We report genome-wide analyses that establish Maf1 as a general and direct repressor of yeast RNA polymerase (Pol) III transcription. Chromatin immunoprecipitation (ChIP) coupled to microarray hybridization experiments showed an increased association of Maf1 to Pol III-transcribed genes under repressing condition (rapamycin treatment) correlated with a dissociation of Brf1 and Pol III. Maf1 can exist in various phosphorylation states and interacts with Pol III in a dephosphorylated state. The largest subunit of Pol III, C160, was identified as a target of Maf1. Under repressing conditions, Maf1 is dephosphorylated and accumulates in the nucleus, and Pol III-Maf1 interaction increases.
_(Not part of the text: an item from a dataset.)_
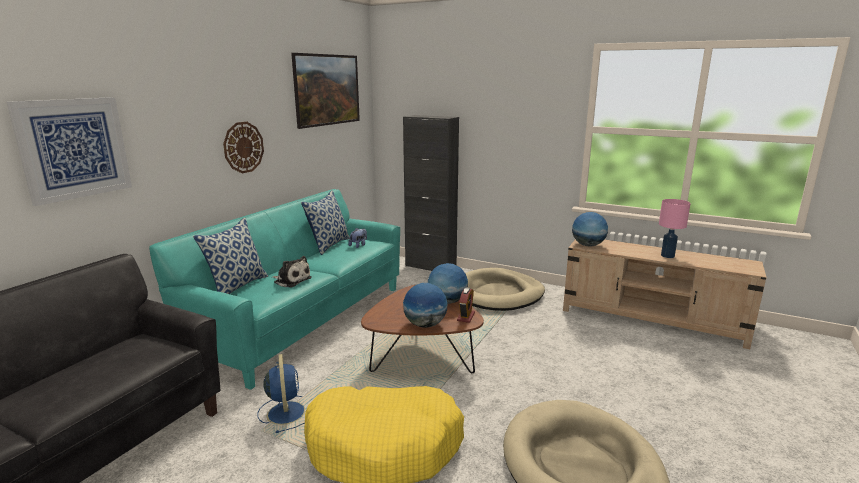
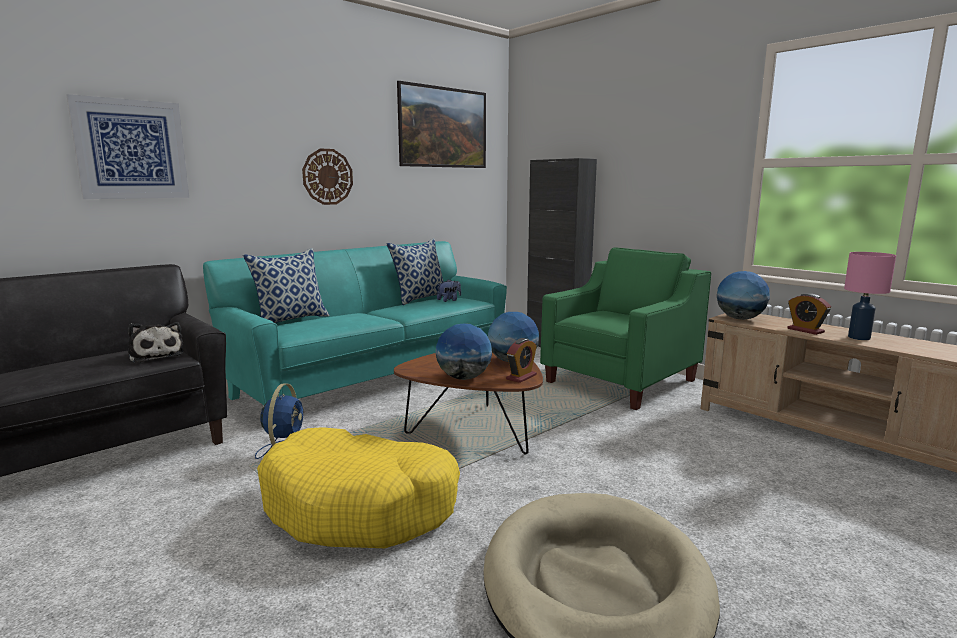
camera: 20 degrees right, 5 degrees down
(291, 280) = (346, 320): plush toy -> plush toy (156, 355)
(497, 294) = (621, 381): beige dog bed -> green armchair
(634, 252) = (805, 330): none -> alarm clock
Mutations in protein phosphatase type 2A (PP2A) catalytic subunit-encoding genes prevented rapamycin-induced Maf1 dephosphorylation, its nuclear accumulation, and repression of Pol III transcription. The results indicate that Pol III transcription can be globally and rapidly downregulated via dephosphorylation and relocation of a general negative cofactor.